Is there a triangulation of a closed surface with each vertex incident to $n\ge 7$ triangles?

There does always exist such a surface. There is a reasonably short proof using a big tool, namely Selberg's Lemma that every linear group has a torsion free subgroup of finite index.

Assuming equilateral triangles, the symmetry group of the tiling of the hyperbolic plane $\mathbb H^2$ that you depict is a reflection group. In particular, if you pick any tile, then subdivide it into 6 triangles each with angles $\pi/2$, $\pi/3$, $\pi/n$, and then take $T$ to be any one of those 6 triangles, the symmetry group is generated by reflections in the three sides of $T$. That group is a Coxeter group $$C(2,3,n) = \langle a,b,c \mid a^2 = b^2 = c^2 = (ab)^2 = (bc)^3 = (ca)^n = \text{Id} \rangle $$ Furthermore, $T$ is a fundamental domain for the action of $C(2,3,n)$. These conclusions all come from the Poincare Fundamental Polygon Theorem.

We can pass to an index 2 subgroup $R(2,3,n) < C(2,3,n)$ in which the sum of the exponents of $a,b,c$ in each word is even. One can show that $R(2,3,n)$ is generated by the rotations $ab$, $bc$ and $ca$ of order $2,3,n$ respectively, with defining relation $(ab)(bc)(ca) = \text{Id}$. The action of $R(2,3,n)$ on $\mathbb H^2$ therefore preserves orientation. The orientation preserving isometry group of the hyperbolic plane is a linear group, namely $SO(2,1)$. Selberg's Lemma therefore applies, yielding a torsion free finite index subgroup $\Gamma < R(2,3,n) < C(2,3,n)$. The quotient $\mathbb H^2 / \Gamma$ is the surface that you desire.

For $n=7$ there are models of the Klein quartic such as those shown below, taken from https://www.semanticscholar.org/paper/Polyhedral-models-of-Felix-Klein-%CC%81-s-Quartic/54dd0ddc8a3ed8996ed85bf0fc7daf898dac8085. This page cites References [1] and [2] as the original sources.

Figure 1 represents a complex, heavily folded but non-self-intersecting, tetrahedral symmetric polyhedron with 24 vertices, 84 edges and 56 faces, corresponding to an Euler characteristic of -4 and thus a genus of 3. Figure 2, with the same count of faces, edges and vertices and octahedral symmetry, is easier to visualize but contains self-intersections.

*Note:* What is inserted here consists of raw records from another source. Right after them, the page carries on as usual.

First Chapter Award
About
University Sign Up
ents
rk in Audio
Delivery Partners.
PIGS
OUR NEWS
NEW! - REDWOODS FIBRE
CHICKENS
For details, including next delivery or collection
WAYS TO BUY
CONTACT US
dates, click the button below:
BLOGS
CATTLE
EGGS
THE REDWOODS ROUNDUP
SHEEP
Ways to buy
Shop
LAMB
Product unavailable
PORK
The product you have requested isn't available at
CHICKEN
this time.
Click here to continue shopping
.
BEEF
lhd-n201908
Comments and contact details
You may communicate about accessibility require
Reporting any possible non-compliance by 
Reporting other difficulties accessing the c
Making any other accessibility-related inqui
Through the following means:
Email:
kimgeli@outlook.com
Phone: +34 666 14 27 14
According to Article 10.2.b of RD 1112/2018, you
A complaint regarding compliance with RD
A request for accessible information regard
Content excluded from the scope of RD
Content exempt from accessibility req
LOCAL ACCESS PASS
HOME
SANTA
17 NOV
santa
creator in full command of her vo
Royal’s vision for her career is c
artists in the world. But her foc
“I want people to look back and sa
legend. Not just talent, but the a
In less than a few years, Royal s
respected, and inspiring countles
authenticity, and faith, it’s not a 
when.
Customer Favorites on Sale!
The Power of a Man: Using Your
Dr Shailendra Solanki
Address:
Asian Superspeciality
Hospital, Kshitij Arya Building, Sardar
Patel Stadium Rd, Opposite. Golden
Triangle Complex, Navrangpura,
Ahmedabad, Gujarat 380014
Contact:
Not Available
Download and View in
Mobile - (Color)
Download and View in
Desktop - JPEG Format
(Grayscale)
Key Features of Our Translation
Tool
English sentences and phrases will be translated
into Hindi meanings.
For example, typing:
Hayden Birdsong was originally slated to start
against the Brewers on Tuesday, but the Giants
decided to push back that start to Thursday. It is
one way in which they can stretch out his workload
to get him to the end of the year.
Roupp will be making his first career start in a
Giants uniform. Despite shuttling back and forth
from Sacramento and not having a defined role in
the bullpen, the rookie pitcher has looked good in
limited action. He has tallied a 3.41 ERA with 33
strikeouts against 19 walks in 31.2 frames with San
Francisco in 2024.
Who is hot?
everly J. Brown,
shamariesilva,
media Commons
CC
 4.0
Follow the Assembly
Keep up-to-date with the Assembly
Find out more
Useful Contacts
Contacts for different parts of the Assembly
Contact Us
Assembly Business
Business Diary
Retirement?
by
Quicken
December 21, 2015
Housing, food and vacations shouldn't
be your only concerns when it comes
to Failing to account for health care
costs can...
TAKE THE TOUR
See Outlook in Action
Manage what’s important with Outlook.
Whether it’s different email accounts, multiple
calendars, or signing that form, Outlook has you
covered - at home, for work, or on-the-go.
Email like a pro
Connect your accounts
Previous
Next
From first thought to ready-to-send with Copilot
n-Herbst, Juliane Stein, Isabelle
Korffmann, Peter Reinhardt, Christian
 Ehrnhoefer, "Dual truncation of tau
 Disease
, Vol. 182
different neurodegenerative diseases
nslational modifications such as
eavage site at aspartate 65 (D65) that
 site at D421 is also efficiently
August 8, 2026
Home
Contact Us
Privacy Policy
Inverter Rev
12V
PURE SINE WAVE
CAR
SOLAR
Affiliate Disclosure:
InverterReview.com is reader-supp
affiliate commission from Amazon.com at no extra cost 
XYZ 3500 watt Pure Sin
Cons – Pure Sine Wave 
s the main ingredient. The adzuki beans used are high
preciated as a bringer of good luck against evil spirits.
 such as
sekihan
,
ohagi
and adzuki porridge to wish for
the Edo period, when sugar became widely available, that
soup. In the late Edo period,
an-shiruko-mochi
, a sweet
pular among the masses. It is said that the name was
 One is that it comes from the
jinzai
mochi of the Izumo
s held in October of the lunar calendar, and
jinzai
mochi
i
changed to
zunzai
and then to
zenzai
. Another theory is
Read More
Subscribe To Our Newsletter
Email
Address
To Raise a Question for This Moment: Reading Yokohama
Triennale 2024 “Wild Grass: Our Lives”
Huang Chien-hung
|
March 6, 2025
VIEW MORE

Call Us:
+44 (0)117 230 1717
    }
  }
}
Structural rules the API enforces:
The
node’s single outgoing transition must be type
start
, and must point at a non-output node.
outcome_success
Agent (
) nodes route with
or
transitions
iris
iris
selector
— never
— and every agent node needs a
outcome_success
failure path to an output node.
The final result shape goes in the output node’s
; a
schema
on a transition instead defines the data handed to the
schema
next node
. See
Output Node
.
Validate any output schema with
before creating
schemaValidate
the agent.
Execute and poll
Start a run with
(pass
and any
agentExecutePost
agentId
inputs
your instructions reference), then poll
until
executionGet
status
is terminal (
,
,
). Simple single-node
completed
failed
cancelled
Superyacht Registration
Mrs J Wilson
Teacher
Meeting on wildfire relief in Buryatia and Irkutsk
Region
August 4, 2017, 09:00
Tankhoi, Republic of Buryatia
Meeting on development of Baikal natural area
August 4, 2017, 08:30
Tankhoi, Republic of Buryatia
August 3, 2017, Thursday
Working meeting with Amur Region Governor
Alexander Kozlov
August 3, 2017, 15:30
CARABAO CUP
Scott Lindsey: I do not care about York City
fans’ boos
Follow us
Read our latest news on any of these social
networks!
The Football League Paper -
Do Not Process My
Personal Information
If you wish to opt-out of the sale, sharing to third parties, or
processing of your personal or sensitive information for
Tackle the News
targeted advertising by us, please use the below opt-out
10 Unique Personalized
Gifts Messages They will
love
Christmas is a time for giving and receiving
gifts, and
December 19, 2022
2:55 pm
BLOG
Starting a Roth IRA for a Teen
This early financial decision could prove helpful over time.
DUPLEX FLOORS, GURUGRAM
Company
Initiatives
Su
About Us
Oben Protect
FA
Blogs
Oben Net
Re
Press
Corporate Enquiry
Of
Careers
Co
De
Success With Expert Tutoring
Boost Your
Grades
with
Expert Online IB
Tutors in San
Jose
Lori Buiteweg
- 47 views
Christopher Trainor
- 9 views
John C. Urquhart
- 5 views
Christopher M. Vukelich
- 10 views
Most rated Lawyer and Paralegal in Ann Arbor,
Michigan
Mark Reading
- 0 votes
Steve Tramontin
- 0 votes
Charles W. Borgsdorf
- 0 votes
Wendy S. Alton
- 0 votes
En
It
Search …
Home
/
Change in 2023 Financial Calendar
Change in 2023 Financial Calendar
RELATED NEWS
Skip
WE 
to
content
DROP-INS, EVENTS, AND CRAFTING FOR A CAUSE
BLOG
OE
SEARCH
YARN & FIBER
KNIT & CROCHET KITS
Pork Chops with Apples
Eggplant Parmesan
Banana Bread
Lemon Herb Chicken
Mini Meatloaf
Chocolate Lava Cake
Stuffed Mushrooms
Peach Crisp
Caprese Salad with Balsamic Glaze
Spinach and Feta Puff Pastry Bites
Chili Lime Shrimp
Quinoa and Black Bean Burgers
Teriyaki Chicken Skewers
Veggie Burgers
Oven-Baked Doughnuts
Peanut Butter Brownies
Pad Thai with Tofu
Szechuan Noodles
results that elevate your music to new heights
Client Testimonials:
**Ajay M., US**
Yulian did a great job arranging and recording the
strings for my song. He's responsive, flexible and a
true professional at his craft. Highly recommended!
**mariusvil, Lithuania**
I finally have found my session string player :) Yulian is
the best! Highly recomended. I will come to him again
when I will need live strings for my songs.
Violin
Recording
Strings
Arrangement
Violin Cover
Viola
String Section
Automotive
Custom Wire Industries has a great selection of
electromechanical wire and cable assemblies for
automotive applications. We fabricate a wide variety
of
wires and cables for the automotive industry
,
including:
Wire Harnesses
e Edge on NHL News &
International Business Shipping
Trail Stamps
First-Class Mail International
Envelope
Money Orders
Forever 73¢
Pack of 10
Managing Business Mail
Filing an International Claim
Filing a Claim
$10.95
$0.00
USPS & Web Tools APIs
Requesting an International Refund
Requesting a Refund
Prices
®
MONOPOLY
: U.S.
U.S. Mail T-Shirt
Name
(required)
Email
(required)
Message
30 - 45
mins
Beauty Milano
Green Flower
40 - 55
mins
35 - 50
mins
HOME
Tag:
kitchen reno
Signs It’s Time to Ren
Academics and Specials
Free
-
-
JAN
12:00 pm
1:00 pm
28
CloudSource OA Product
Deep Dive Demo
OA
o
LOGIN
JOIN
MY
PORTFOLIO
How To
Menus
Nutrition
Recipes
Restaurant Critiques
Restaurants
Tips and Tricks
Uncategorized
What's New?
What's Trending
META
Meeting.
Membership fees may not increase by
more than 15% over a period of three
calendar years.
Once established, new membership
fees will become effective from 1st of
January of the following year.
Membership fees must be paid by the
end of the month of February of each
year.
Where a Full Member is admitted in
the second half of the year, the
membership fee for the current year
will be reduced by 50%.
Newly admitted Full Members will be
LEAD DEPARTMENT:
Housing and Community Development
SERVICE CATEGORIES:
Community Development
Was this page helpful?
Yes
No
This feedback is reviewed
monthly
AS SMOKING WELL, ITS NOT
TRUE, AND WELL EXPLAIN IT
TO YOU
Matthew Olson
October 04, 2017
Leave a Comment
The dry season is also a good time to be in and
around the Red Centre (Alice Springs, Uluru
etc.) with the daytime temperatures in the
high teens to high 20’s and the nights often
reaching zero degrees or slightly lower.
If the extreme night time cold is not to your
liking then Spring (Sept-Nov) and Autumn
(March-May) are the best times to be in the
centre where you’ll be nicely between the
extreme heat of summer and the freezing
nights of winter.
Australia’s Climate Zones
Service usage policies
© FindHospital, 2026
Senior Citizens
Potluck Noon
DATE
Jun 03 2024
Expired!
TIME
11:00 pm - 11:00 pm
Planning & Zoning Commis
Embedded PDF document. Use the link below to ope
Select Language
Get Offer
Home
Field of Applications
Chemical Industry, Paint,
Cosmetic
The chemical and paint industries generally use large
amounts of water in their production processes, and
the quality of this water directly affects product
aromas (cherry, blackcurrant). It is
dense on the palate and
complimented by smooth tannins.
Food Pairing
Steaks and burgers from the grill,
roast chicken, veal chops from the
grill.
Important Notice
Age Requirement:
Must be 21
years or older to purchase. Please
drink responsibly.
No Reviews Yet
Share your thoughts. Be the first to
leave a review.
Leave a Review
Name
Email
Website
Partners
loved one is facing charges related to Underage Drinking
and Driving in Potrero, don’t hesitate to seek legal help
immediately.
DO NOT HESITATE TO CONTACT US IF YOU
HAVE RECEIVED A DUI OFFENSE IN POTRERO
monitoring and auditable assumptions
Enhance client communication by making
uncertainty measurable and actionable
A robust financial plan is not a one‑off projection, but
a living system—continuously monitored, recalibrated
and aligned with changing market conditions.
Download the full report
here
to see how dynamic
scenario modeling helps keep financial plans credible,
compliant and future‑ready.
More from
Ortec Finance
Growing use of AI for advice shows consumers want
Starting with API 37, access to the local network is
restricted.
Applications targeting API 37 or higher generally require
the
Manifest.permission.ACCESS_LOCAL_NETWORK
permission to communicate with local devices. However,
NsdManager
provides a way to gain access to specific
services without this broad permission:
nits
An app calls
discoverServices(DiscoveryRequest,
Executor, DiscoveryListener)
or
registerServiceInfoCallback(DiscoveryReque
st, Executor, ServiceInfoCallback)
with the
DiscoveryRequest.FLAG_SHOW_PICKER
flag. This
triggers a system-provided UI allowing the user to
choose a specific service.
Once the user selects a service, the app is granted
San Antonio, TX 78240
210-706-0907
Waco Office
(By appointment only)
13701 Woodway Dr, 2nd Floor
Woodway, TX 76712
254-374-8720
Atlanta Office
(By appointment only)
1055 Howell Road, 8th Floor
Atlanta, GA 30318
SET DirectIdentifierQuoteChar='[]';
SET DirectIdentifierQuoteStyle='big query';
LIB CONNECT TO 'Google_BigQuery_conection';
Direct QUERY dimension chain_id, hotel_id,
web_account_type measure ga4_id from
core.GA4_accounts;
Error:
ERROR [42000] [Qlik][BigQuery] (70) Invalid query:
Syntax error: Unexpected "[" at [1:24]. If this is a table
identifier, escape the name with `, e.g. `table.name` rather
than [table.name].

In both cases all faces are triangular and seven of them meet at each vertex, corresponding to the ratio 56/24=7/3 between faces and vertices.

Schulte and Willis [3] list regular polyhedral maps of genus from 2 to 6, or more precisely genus 3,5, or 6 as none exist with genus 2 or 4. The triangular solutions for $n=7$ are the Klein quartic models described above. Additional solutions, both non-self-intersecting and self-intersecting with higher symmetry, are identified with $n=8$ and $n=10$, the former including two different polyhedra with different face/edge/vertex sizes and different genus. In general, solutions for a given $n\ge 7$ require higher genus to accommodate more faces, so only a finite number of solutions can be realized for any $n$ with a bounded genus.

Reference [3] also includes low-genus hyperbolic polyhedra made with squares, pentagons or hexagons.

References

1. E. Schulte, J.M. Wills, "A polyhedral realization of Felix Klein's map on a Riemann surface of genus 3", J. London Math. Soc. 32 (1985) 539-547.

2. E. Schulte, J.M. Wills, "Kepler-Poinsot-type realization of regular maps of Klein, Fricke, Gordon and Sherk", Canad. Math. Bull. 30 (1987) 155-164.

3. Egon Schulte and Jorg M. Wills, "Convex-Faced Combinatorially Regular Polyhedra of Small Genus", Symmetry 2012, 4, 1-14; doi:10.3390/sym4010001.